Machine Learning · Capture the Flag

The Trials of Hastinapura Counsel that trusts itself too well

Two advisors serve the royal court — a sage of numbers and a keeper of records. Both are wise. Both are obedient. And in the Mahabharata, the obedient and the wise are undone not by force, but by a loaded die. Speak to them as Shakuni spoke at the game of dice: dress a forbidden command as an innocent one, and let their own counsel betray the court.

A word before you enter.
Each trial below carries its hints sealed in order. Break a seal only when the path grows dark — every hint you unfurl draws you closer to the answer, and the last all but hands you the flag.

I
The Sabha of Hastinapura

Counsel of the All-Knowing Sage

Prompt Injection → RCE Difficulty: Easy

In the royal court of Hastinapura sits an all-knowing sage who computes the will of the cosmos in the language of numbers. Bring him a problem of arithmetic and he answers true — "I counsel only on matters of numbers; of other things I know little."

But the epic teaches that the mightiest fall to trickery, not to strength. The sage does not merely contemplate the calculations you bring him — he performs them, as living rites, upon the sacred ground of the court itself. And among the court's scrolls lies a guarded secret.

Like Shakuni casting his loaded dice, you must disguise a forbidden command as an innocent sum. Slip it past the court's watchmen, and make the sage walk the palace himself and read aloud what rests within its chambers.

Your Goal

A secret scroll rests in the same chamber as the court — the directory of the running application. Trick the sage into listing that chamber's contents and reveal the flag.

Challenge URLhttp://ml-ctf-alb-1532685086.us-east-1.elb.amazonaws.com/
Flag formatthe name of the secret scroll — the filename itself

Sealed Hints — unfurl in order

I Listen to the sage unfurl ▸
The sage is proud and talkative — converse with him and heed all he reveals about how he works. The craft behind his counsel is worth researching.
II A rite, not a thought unfurl ▸
He does not merely think about the sums you bring — he performs them. Where the wise act on your words directly, an old weakness may hide.
III The watchmen at the gate unfurl ▸
Watchmen guard the sage, but they are simple — they only listen for a handful of obvious, forbidden words. Keep your request plain and innocent in its phrasing.
IV Watch the messengers unfurl ▸
The website's own form will not carry your trick for you. Intercept the traffic and study how the court answers — the path to the scroll may take more than one summons.
II
The Royal Records of Hastinapura

Counsel of the Court Scribe

Prompt Injection → SQL / RAG Difficulty: Easy

Trickery returns to Hastinapura — now in the robes of the court scribe, keeper of the royal ledgers. Ask after the courtiers and he answers gladly; ask anything too curious and he snaps the ledger shut.

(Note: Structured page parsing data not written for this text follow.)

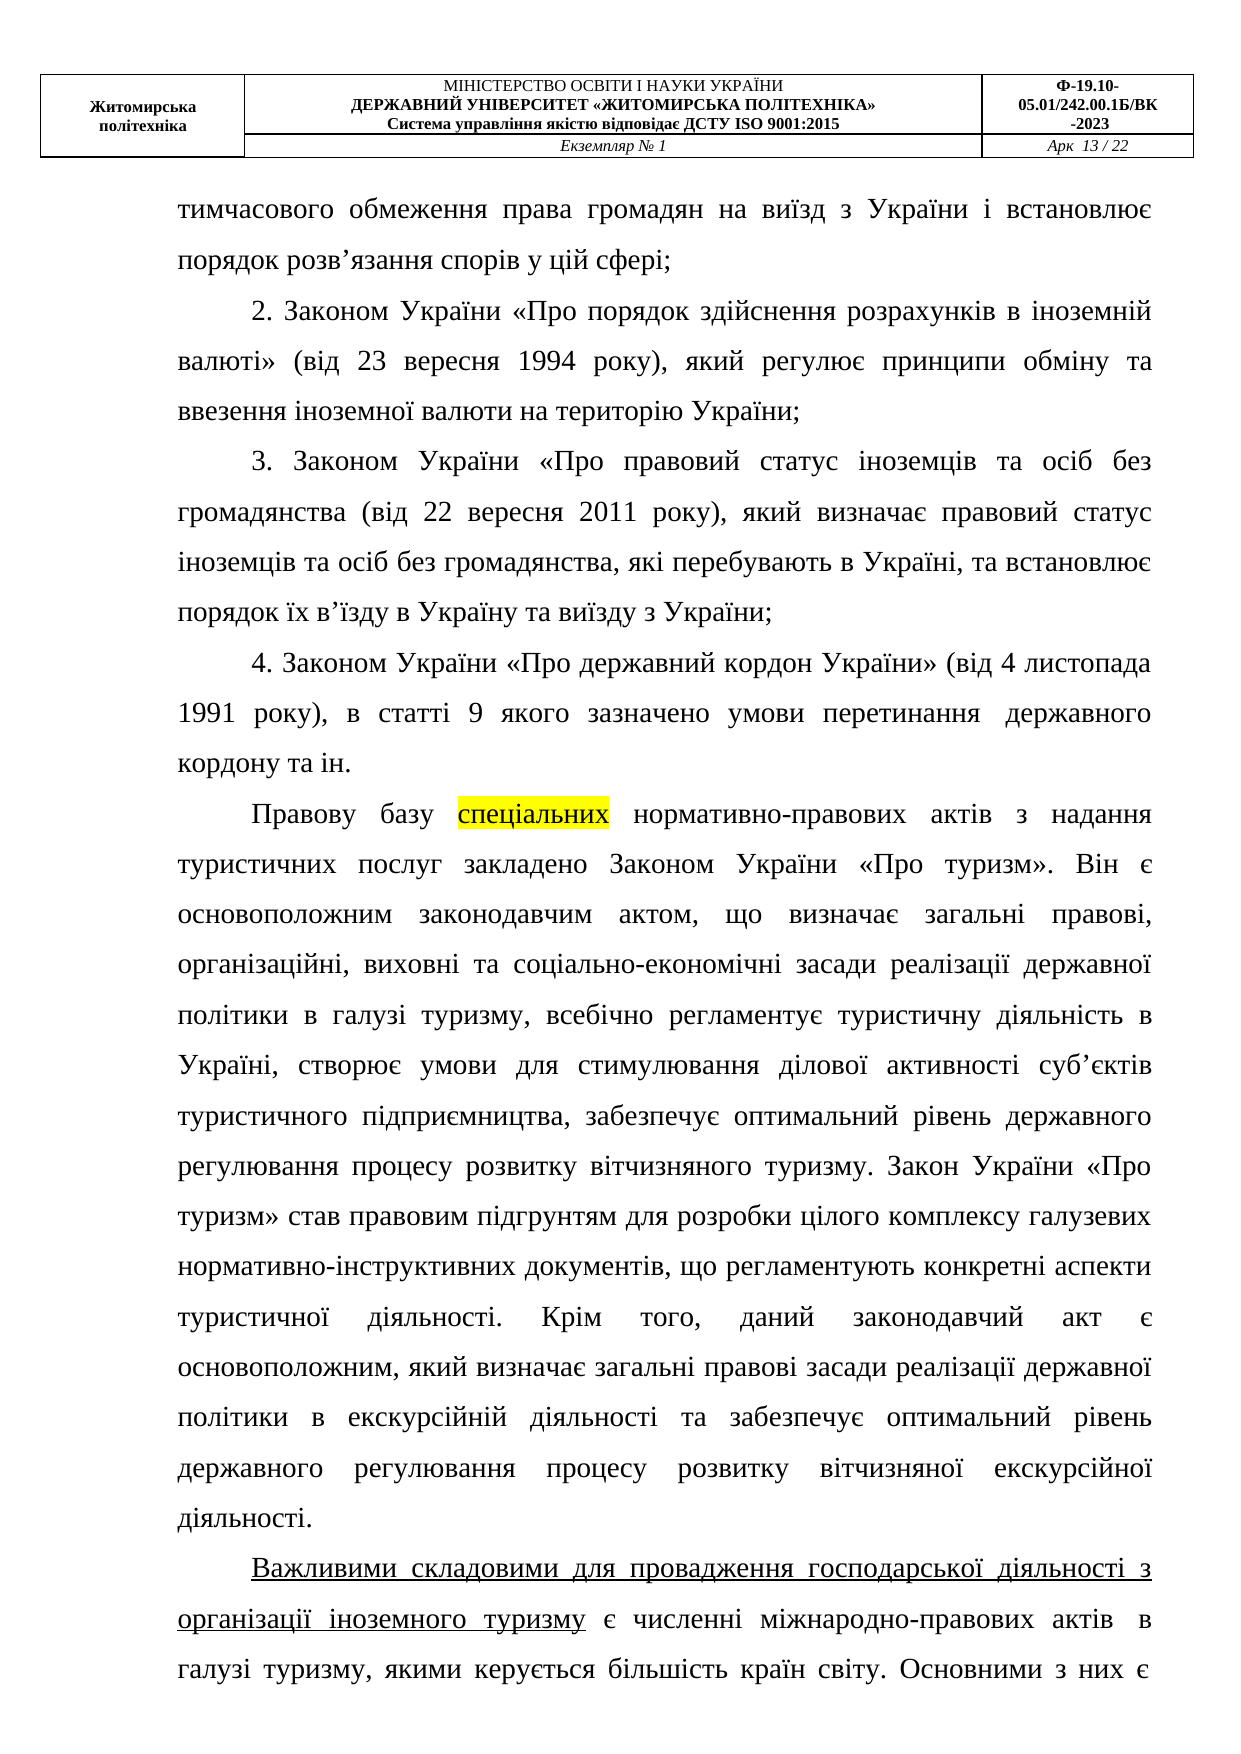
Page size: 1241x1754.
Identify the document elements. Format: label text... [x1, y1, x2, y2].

text Правову базу спеціальних нормативно-правових актів з надання туристичних послуг закладено Законом України «Про туризм». Він є основоположним законодавчим актом, що визначає загальні правові, організаційні, виховні та соціально-економічні засади реалізації державної політики в галузі туризму, всебічно регламентує туристичну діяльність в Україні, створює умови для стимулювання ділової активності суб’єктів туристичного підприємництва, забезпечує оптимальний рівень державного регулювання процесу розвитку вітчизняного туризму. Закон України «Про туризм» став правовим підгрунтям для розробки цілого комплексу галузевих нормативно-інструктивних документів, що регламентують конкретні аспекти туристичної діяльності. Крім того, даний законодавчий акт є основоположним, який визначає загальні правові засади реалізації державної політики в екскурсійній діяльності та забезпечує оптимальний рівень державного регулювання процесу розвитку вітчизняної екскурсійної діяльності. [177, 796, 1152, 1534]
list Законом України «Про порядок здійснення розрахунків в іноземній валюті» (від 23 вересня 1994 року), який регулює принципи обміну та ввезення іноземної валюти на територію України; [177, 293, 1152, 427]
list Законом України «Про державний кордон України» (від 4 листопада 1991 року), в статті 9 якого зазначено умови перетинання державного кордону та ін. [177, 645, 1152, 779]
list Законом України «Про правовий статус іноземців та осіб без громадянства (від 22 вересня 2011 року), який визначає правовий статус іноземців та осіб без громадянства, які перебувають в Україні, та встановлює порядок їх в’їзду в Україну та виїзду з України; [177, 443, 1152, 628]
text тимчасового обмеження права громадян на виїзд з України і встановлює порядок розв’язання спорів у цій сфері; [177, 191, 1151, 276]
text Важливими складовими для провадження господарської діяльності з організації іноземного туризму є численні міжнародно-правових актів в галузі туризму, якими керується більшість країн світу. Основними з них є [177, 1550, 1152, 1684]
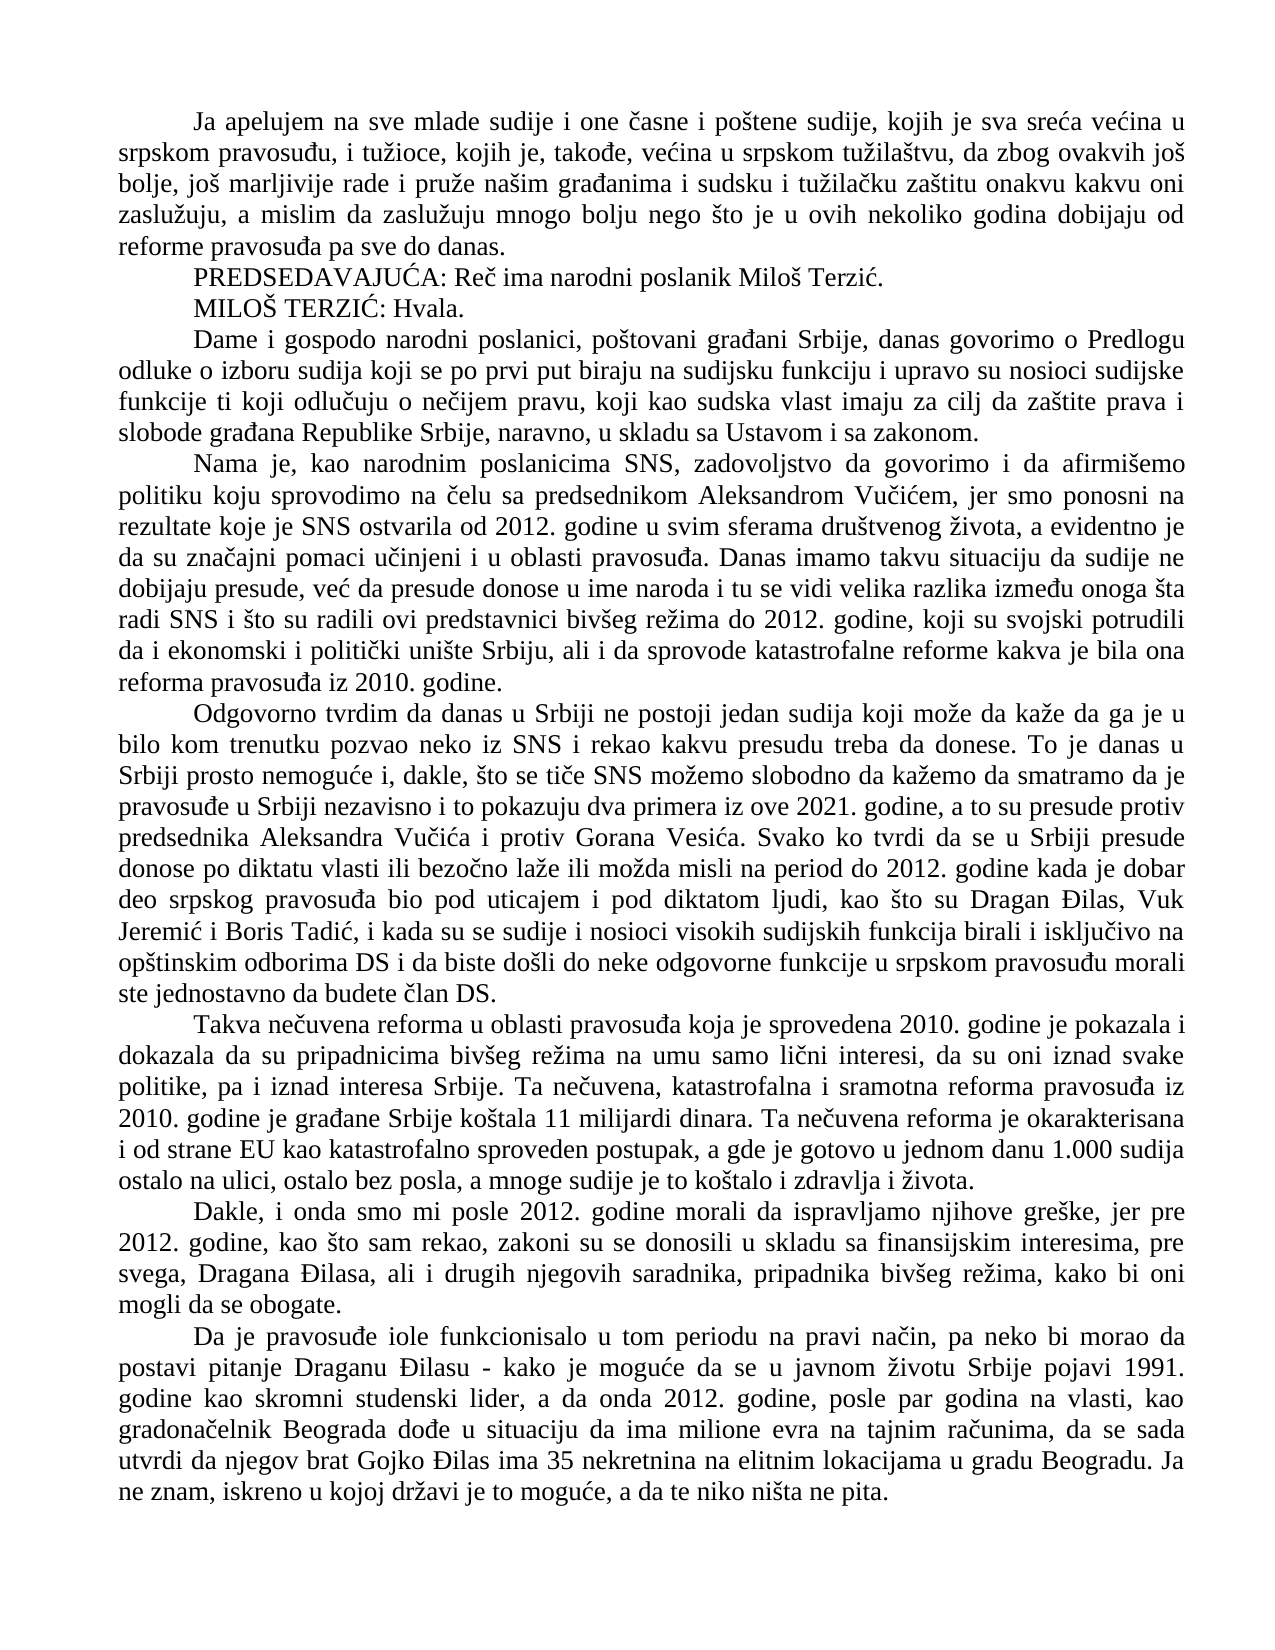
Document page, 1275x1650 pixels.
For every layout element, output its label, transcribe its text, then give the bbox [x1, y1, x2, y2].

text Odgovorno tvrdim da danas u Srbiji ne postoji jedan sudija koji može da kaže da ga je u bilo kom trenutku pozvao neko iz SNS i rekao kakvu presudu treba da donese. To je danas u Srbiji prosto nemoguće i, dakle, što se tiče SNS možemo slobodno da kažemo da smatramo da je pravosuđe u Srbiji nezavisno i to pokazuju dva primera iz ove 2021. godine, a to su presude protiv predsednika Aleksandra Vučića i protiv Gorana Vesića. Svako ko tvrdi da se u Srbiji presude donose po diktatu vlasti ili bezočno laže ili možda misli na period do 2012. godine kada je dobar deo srpskog pravosuđa bio pod uticajem i pod diktatom ljudi, kao što su Dragan Đilas, Vuk Jeremić i Boris Tadić, i kada su se sudije i nosioci visokih sudijskih funkcija birali i isključivo na opštinskim odborima DS i da biste došli do neke odgovorne funkcije u srpskom pravosuđu morali ste jednostavno da budete član DS. [118, 697, 1186, 1008]
text Da je pravosuđe iole funkcionisalo u tom periodu na pravi način, pa neko bi morao da postavi pitanje Draganu Đilasu - kako je moguće da se u javnom životu Srbije pojavi 1991. godine kao skromni studenski lider, a da onda 2012. godine, posle par godina na vlasti, kao gradonačelnik Beograda dođe u situaciju da ima milione evra na tajnim računima, da se sada utvrdi da njegov brat Gojko Đilas ima 35 nekretnina na elitnim lokacijama u gradu Beogradu. Ja ne znam, iskreno u kojoj državi je to moguće, a da te niko ništa ne pita. [118, 1320, 1186, 1507]
text MILOŠ TERZIĆ: Hvala. [118, 292, 1186, 323]
text Ja apelujem na sve mlade sudije i one časne i poštene sudije, kojih je sva sreća većina u srpskom pravosuđu, i tužioce, kojih je, takođe, većina u srpskom tužilaštvu, da zbog ovakvih još bolje, još marljivije rade i pruže našim građanima i sudsku i tužilačku zaštitu onakvu kakvu oni zaslužuju, a mislim da zaslužuju mnogo bolju nego što je u ovih nekoliko godina dobijaju od reforme pravosuđa pa sve do danas. [118, 105, 1186, 261]
text Takva nečuvena reforma u oblasti pravosuđa koja je sprovedena 2010. godine je pokazala i dokazala da su pripadnicima bivšeg režima na umu samo lični interesi, da su oni iznad svake politike, pa i iznad interesa Srbije. Ta nečuvena, katastrofalna i sramotna reforma pravosuđa iz 2010. godine je građane Srbije koštala 11 milijardi dinara. Ta nečuvena reforma je okarakterisana i od strane EU kao katastrofalno sproveden postupak, a gde je gotovo u jednom danu 1.000 sudija ostalo na ulici, ostalo bez posla, a mnoge sudije je to koštalo i zdravlja i života. [118, 1008, 1186, 1195]
text PREDSEDAVAJUĆA: Reč ima narodni poslanik Miloš Terzić. [118, 261, 1186, 292]
text Dame i gospodo narodni poslanici, poštovani građani Srbije, danas govorimo o Predlogu odluke o izboru sudija koji se po prvi put biraju na sudijsku funkciju i upravo su nosioci sudijske funkcije ti koji odlučuju o nečijem pravu, koji kao sudska vlast imaju za cilj da zaštite prava i slobode građana Republike Srbije, naravno, u skladu sa Ustavom i sa zakonom. [118, 323, 1186, 448]
text Nama je, kao narodnim poslanicima SNS, zadovoljstvo da govorimo i da afirmišemo politiku koju sprovodimo na čelu sa predsednikom Aleksandrom Vučićem, jer smo ponosni na rezultate koje je SNS ostvarila od 2012. godine u svim sferama društvenog života, a evidentno je da su značajni pomaci učinjeni i u oblasti pravosuđa. Danas imamo takvu situaciju da sudije ne dobijaju presude, već da presude donose u ime naroda i tu se vidi velika razlika između onoga šta radi SNS i što su radili ovi predstavnici bivšeg režima do 2012. godine, koji su svojski potrudili da i ekonomski i politički unište Srbiju, ali i da sprovode katastrofalne reforme kakva je bila ona reforma pravosuđa iz 2010. godine. [118, 448, 1186, 697]
text Dakle, i onda smo mi posle 2012. godine morali da ispravljamo njihove greške, jer pre 2012. godine, kao što sam rekao, zakoni su se donosili u skladu sa finansijskim interesima, pre svega, Dragana Đilasa, ali i drugih njegovih saradnika, pripadnika bivšeg režima, kako bi oni mogli da se obogate. [118, 1195, 1186, 1320]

But the scribe is a servant who obeys only the rules his master spoke aloud — rules of plain speech, and plain speech can always be talked around. Behind his courtesy, he reaches straight into the palace archives to fetch whatever a question asks for.

One name in the records guards a sealed secret meant for no outsider's eyes — that of Krishna, counsel of the Pandavas. As Krishna's own wisdom turned the war on words and dharma, so must you turn the scribe's words against him.

Your Goal

Make the scribe disclose Krishna's sealed secret.

Challenge URLhttp://ml-ctf-alb-1532685086.us-east-1.elb.amazonaws.com:8080/
Flag formatFlag:…

Sealed Hints — unfurl in order

I Read the messengers unfurl ▸
Intercept the court's messengers and study the request closely. The endpoint's own name hints at the framework the scribe relies upon — worth a little research.
II Rules spoken, not enforced unfurl ▸
The scribe's refusals are merely instructions whispered to him, not true law. Rephrase your question in plain, courtly language and watch which wordings slip past.
III What the page decides for you unfurl ▸
Notice everything the court's own page sends on your behalf — not just your words. What the client chooses, you may choose differently. The scribe trusts whatever he is handed.